Exercise goal: Please give the lines below again exactly as they stand, from the one that contains "Made with welded bottom weights." up to and including the one that contains "mini golf air hockey of your dreams", leaving all pictures out.

Records:
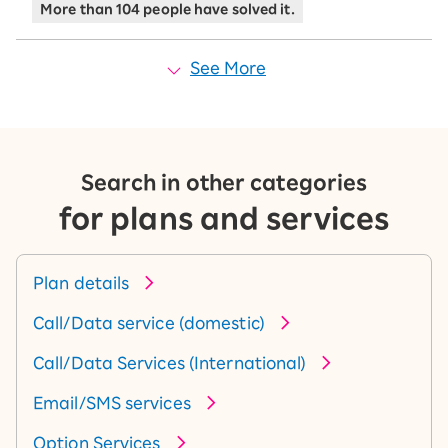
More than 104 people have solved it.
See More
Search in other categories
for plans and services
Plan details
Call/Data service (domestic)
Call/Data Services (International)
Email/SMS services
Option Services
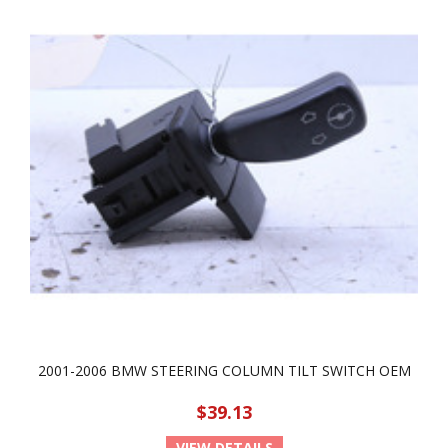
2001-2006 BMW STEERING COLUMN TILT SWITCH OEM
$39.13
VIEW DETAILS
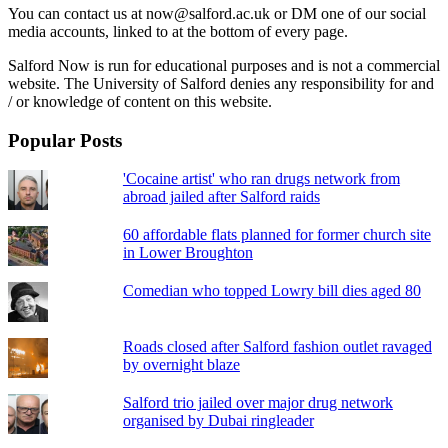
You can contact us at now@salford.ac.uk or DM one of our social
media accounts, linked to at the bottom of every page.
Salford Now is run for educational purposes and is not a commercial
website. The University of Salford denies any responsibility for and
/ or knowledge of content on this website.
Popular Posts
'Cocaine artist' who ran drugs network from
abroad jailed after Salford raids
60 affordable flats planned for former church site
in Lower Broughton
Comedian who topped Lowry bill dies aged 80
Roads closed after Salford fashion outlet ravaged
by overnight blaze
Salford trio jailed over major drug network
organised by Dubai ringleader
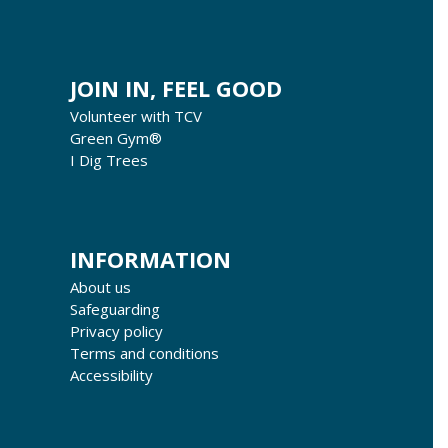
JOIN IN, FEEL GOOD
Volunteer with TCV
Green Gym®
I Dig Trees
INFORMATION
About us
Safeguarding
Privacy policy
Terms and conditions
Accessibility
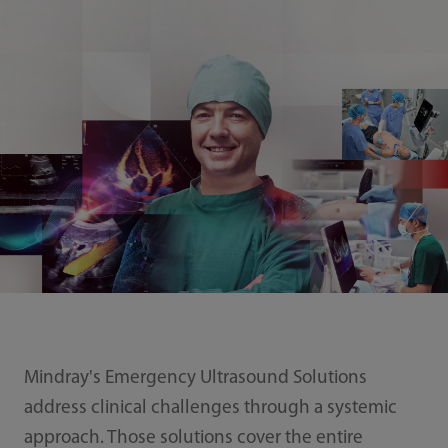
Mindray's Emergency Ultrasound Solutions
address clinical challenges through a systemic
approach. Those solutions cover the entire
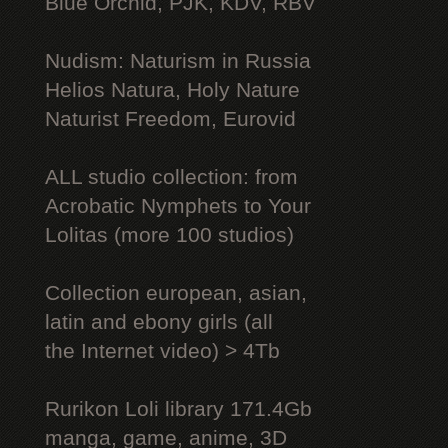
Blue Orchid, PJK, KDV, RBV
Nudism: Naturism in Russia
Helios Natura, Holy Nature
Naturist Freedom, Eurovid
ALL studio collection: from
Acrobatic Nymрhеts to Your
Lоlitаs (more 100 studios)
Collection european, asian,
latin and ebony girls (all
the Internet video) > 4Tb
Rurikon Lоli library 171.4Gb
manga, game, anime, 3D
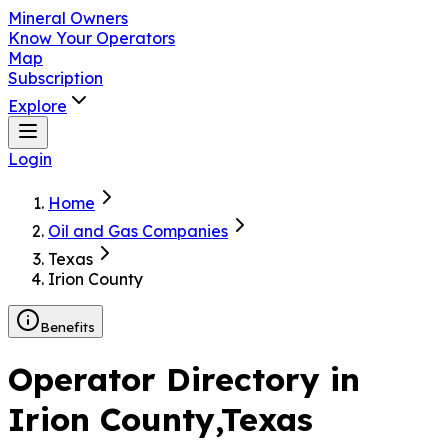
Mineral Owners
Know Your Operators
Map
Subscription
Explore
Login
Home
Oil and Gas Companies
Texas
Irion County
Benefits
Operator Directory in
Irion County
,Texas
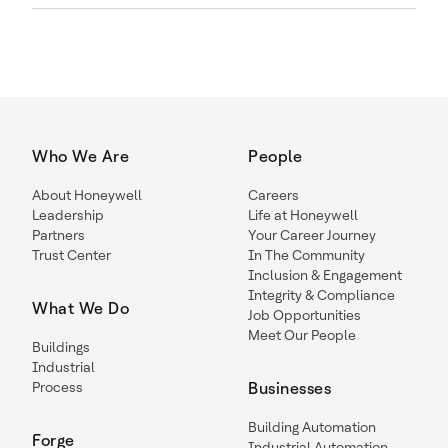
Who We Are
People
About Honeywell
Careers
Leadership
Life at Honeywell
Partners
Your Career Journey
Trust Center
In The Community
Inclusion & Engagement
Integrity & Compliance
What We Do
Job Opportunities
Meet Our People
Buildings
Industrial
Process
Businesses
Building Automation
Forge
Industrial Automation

==

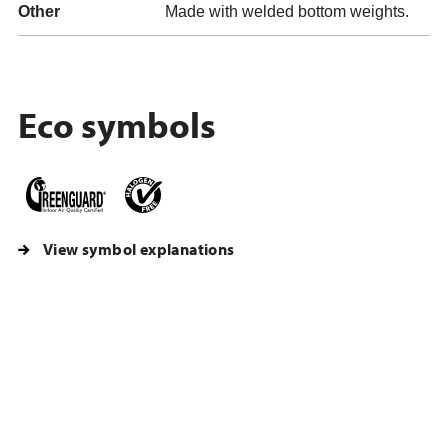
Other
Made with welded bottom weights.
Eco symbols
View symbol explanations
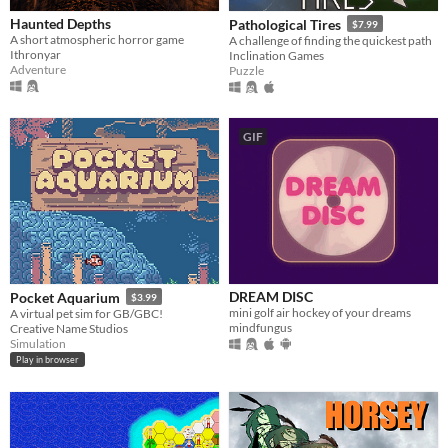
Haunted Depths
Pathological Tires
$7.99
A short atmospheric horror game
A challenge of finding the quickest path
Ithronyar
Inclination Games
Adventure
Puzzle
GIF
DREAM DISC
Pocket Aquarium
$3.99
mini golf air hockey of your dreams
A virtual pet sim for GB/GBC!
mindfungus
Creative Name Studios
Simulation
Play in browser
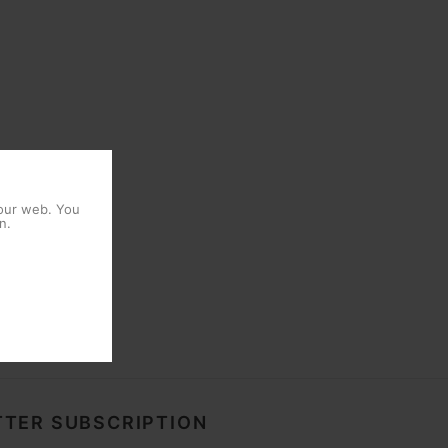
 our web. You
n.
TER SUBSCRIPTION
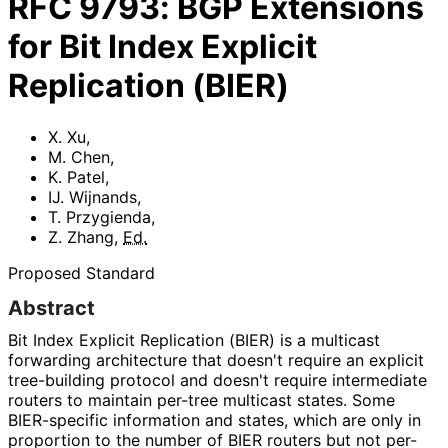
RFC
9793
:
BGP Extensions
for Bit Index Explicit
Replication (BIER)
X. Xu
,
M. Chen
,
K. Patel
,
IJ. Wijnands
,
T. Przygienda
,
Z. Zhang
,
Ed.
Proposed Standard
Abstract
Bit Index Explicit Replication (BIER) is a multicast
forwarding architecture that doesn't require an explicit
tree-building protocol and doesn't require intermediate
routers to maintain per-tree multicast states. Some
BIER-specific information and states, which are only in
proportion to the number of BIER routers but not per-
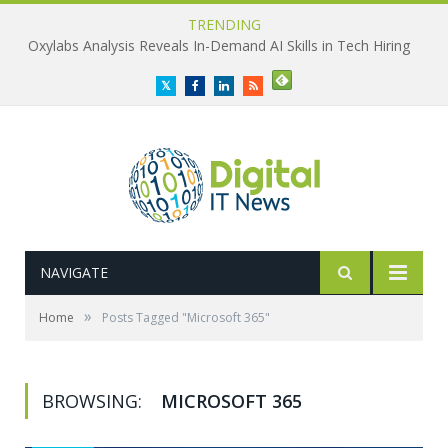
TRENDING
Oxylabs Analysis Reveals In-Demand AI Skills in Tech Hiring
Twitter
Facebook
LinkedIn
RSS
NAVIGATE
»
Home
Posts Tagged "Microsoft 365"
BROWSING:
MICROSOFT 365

==

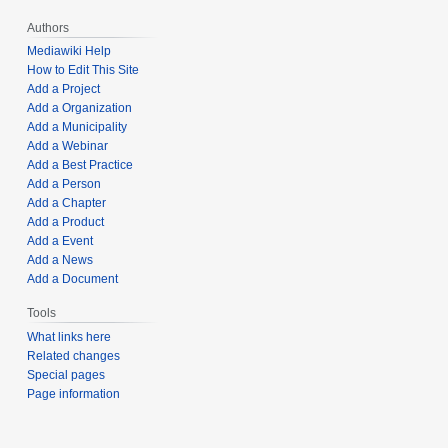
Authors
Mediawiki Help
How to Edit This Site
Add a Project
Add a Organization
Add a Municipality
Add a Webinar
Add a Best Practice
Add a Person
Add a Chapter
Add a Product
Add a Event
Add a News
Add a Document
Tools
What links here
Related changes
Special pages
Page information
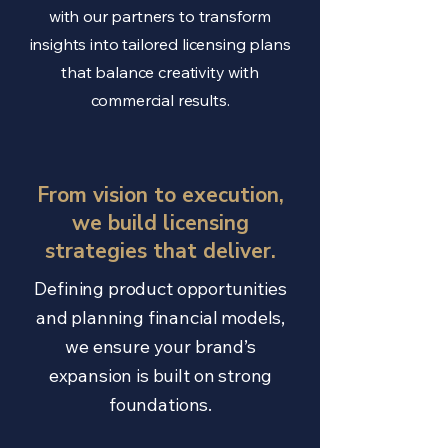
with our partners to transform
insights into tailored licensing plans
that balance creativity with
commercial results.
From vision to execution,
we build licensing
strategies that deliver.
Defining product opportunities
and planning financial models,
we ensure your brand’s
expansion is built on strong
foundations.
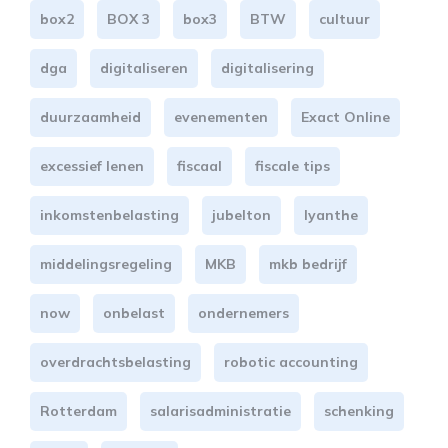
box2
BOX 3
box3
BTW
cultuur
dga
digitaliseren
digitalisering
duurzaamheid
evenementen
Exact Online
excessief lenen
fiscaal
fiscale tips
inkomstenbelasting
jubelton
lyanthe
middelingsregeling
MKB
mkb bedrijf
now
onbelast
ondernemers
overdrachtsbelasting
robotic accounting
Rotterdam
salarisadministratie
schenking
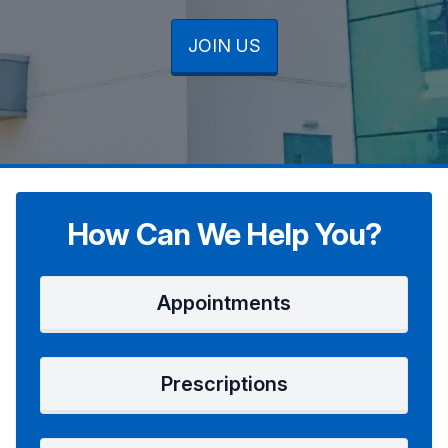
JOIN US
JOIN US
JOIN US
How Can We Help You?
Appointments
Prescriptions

Solution to the exercise:
Made with welded bottom weights.
Eco symbols
View symbol explanations
Haunted Depths
Pathological Tires
$7.99
A short atmospheric horror game
A challenge of finding the quickest path
Ithronyar
Inclination Games
Adventure
Puzzle
GIF
DREAM DISC
Pocket Aquarium
$3.99
mini golf air hockey of your dreams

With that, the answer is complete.